Снова зазвонил телефон.
Калев снял трубку.
– Да.
– Доктор Калев? Это Жанна Романова из спонсорского комитета центрального региона, – голос женщины был на удивление басовитым.
– Добрый вечер, Жанна.
– Мы получили весьма прискорбное сообщение о несчастном случае с одним из докторов.
– Да, все верно, – Калев говорил крайне безучастно.
– Мы все надеемся, что несчастный случай не потревожил душевное состояние кого-либо из пациентов, – последнее слово было произнесено с большим ударением.
Калев лишь вздохнул.
– Сами понимаете, – продолжала Жанна, – очередной скандал с участием пациентов полностью разрушит репутацию лечебницы.
Калев сильнее сжал трубку. Мысли его были везде: с Йокиным, с Ниной, со спонсорами, с медицинской комиссией по расследованию, со своим положением.
– Мы все надеемся на Вашу профессиональную компетенцию, Ян.
– Я понимаю, – пробубнил Калев.
И он, действительно, понимал. Он знал, что должен сделать. Он составит отчет, где не будут фигурировать ни имя Нины Эстер, ни Илоны, ни Остапа. Он сохранит репутацию лечебницы, чтобы тысячи других поломанных душ нашли здесь спасение. А Нина будет по-прежнему тем небольшим процентом в ежегодном отчете о движении пациентов. Ее имя навсегда впечатают в графу «стойкая ремиссия», откуда будет лишь единственный выход – графа «летальный исход». Остается лишь надеяться, что до того времени, он сможет вести над ней контроль.
Глаза снова выловили за стеклом стеллажа черные буквы «Пока у больного есть дыхание, есть и надежда».
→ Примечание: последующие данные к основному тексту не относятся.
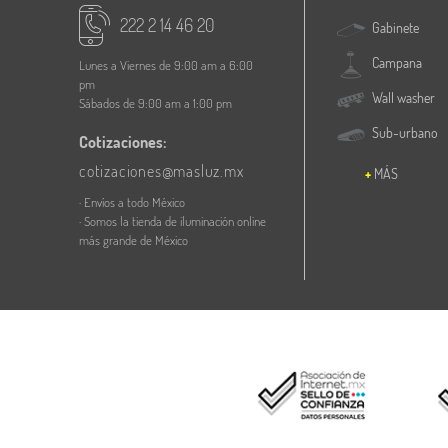
222 2 14 46 20
Gabinete
Campana
Lunes a Viernes de 9:00 am a 6:00
pm
Wall washer
Sábados de 9:00 am a 1:00 pm
Sub-urbano
Cotizaciones:
cotizaciones@masluz.mx
MÁS
· Envíos a todo México
· Somos la tienda de iluminación online
más grande de México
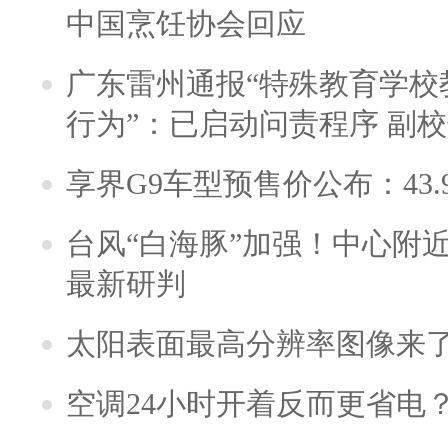
中国烹饪协会回应
广东雷州通报“特殊教育学校
行为”：已启动问责程序 副
享界G9车型预售价公布：43.
台风“白海豚”加强！中心附近
最新研判
太阳表面最高分辨率图像来
空调24小时开着反而更省电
Калев тяжело вздохнул. Глаза заблестели влагой. Губы прошептали:
– Прости меня, Нина…
***
Ощущения были отвратительными. Голову распирало от острой боли, свет резал глаза, конечности пребывали в такой слабости, что было невозможно даже сжать кулак. Большая доза транквилизатора явственно напоминала о себе. Глаза смогли уловить блеск металла. Дрожащая рука с трудом дотянулась до утки. Эти движения уже были автоматическими после тяжелого отходняка. Нина рывком подтянула утку, свесилась с кровати и тотчас же ее вырвало. Живот сжался так, что казался размером с орех. Но после рвоты самочувствие улучшилось. Хотя бы исчез раздражающий ком в горле.
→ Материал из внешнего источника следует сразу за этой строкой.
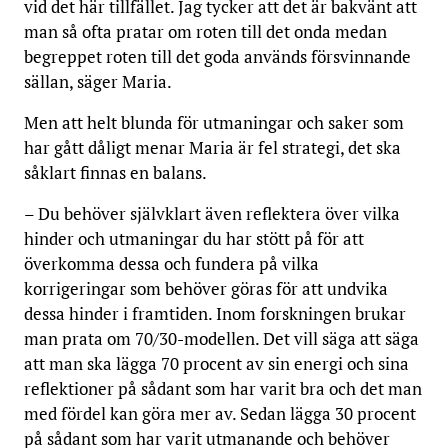
vid det här tillfället. Jag tycker att det är bakvänt att
man så ofta pratar om roten till det onda medan
begreppet roten till det goda används försvinnande
sällan, säger Maria.
Men att helt blunda för utmaningar och saker som
har gått dåligt menar Maria är fel strategi, det ska
såklart finnas en balans.
– Du behöver självklart även reflektera över vilka
hinder och utmaningar du har stött på för att
överkomma dessa och fundera på vilka
korrigeringar som behöver göras för att undvika
dessa hinder i framtiden. Inom forskningen brukar
man prata om 70/30-modellen. Det vill säga att säga
att man ska lägga 70 procent av sin energi och sina
reflektioner på sådant som har varit bra och det man
med fördel kan göra mer av. Sedan lägga 30 procent
på sådant som har varit utmanande och behöver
Нина откинулась назад. Тело ломило, глаза слезились от яркого света. Нина силой заставила мозг вырваться из пут насильственного сна. Она почти сразу узнала помещение. Облупленный потолок, стены обитые войлоком, узкая жесткая скрипучая кушетка, унитаз напротив и толстая металлическая дверь, какая бывает только в одном месте – карцер. В технологическом описании здания три единственных в лечебнице карцера фигурировали в качестве подсобных помещений. Лечебница просто не могла признать наличие у себя подобного рода комнат. Это один из стандартных секретов любой психиатрической лечебницы.